The book is sequel of sorts of Block's Dangerous Angels series, featuring the punk-rock pixie Weetzie Bat and her diverse cast of friends, lovers and children. Weetzie, as heroine's go, is well meaning and kind. She is simple and self-involved the way most romantic heroine's are: her world is the only thing she needs to know about. But in Necklace of Kisses the world which she has carefully constructed is forced to confront reality. Her boyfriend of 20 years, Max, has spent the two years following September 11, 2001 in a deep funk, and it has literally drained their relationship of joy, love, and kisses. So Weetzie packs the essentials, thinking "what would Audrey [Hepburn] do?" and heads off to a pink hotel in search of her missing kisses. She is chasing a prom night memory, and isn't sure herself what she expects to find.


What does happen is possibly one of the first meta-magic-realism novels I've ever read. In her quest for discovery Weetzie meets a mermaid who has made herself into a Pamela Anderson look-a-like, she meets a fairy, a faun (named Pan, no less), an angel, a spider-woman, a genie and twelve dancing princesses. Many of the characters she meets are manifestations of references that Weetzie herself has made in previous chapters, and almost all of them are exactly what you expect them to be. With each kiss, Weetzie collects a physical gemstone (hence the title). There are very few surprises in Necklace of Kisses, but it doesn't make the book bad.

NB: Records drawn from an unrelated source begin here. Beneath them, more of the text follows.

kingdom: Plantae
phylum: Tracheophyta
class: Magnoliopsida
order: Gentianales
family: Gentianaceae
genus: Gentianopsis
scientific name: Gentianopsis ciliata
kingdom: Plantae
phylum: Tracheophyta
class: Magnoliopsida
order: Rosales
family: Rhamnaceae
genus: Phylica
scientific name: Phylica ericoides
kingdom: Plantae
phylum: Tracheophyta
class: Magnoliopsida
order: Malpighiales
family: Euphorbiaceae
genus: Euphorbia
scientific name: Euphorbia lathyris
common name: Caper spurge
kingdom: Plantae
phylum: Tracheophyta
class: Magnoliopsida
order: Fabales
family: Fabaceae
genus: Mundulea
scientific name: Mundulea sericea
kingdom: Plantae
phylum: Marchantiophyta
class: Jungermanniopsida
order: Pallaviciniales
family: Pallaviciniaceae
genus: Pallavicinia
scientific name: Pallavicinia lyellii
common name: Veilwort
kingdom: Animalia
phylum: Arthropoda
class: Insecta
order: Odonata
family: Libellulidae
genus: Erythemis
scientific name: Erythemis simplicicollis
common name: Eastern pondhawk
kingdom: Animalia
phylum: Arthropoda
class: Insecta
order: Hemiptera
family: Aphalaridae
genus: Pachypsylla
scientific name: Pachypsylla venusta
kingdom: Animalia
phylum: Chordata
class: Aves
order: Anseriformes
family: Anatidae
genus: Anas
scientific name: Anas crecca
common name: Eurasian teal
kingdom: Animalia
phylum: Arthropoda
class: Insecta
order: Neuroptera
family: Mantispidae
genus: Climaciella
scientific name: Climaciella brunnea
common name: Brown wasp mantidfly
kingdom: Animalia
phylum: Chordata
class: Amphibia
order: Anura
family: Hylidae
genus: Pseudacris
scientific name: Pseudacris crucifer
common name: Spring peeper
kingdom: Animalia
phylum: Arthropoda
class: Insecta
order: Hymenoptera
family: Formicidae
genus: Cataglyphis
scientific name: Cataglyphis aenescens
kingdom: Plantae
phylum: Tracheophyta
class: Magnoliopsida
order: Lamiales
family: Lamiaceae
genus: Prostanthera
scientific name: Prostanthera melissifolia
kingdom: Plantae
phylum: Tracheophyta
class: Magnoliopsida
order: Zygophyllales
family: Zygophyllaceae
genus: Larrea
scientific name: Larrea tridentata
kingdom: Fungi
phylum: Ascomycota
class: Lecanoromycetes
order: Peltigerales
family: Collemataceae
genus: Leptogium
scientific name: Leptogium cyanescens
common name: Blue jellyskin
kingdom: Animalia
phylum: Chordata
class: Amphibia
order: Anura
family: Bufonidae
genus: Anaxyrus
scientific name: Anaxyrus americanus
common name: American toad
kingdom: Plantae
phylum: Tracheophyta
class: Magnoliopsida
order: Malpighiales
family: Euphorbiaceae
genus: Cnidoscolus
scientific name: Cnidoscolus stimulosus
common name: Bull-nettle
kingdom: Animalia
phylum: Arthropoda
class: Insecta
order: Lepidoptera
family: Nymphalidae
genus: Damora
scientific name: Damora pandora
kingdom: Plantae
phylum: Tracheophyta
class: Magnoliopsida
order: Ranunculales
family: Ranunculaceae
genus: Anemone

Necklace of Kisses is far from a perfect book. It is charming and sweet, and takes full advantage of the senses, like any good magic realism novel should. But Weetzie's own awareness of the magic realism aspects of the story in which she is involved are overwhelming, and almost make it not magic realism at all. The entire point of magic realism is that extraordinary things occur, and do not seem so impossible. By the end, Weetzie is resolved to the magic, however.


The book is an easy read, and is both fun and visceral. However a better option for those unfamiliar with Block's work would be to start with Dangerous Angels.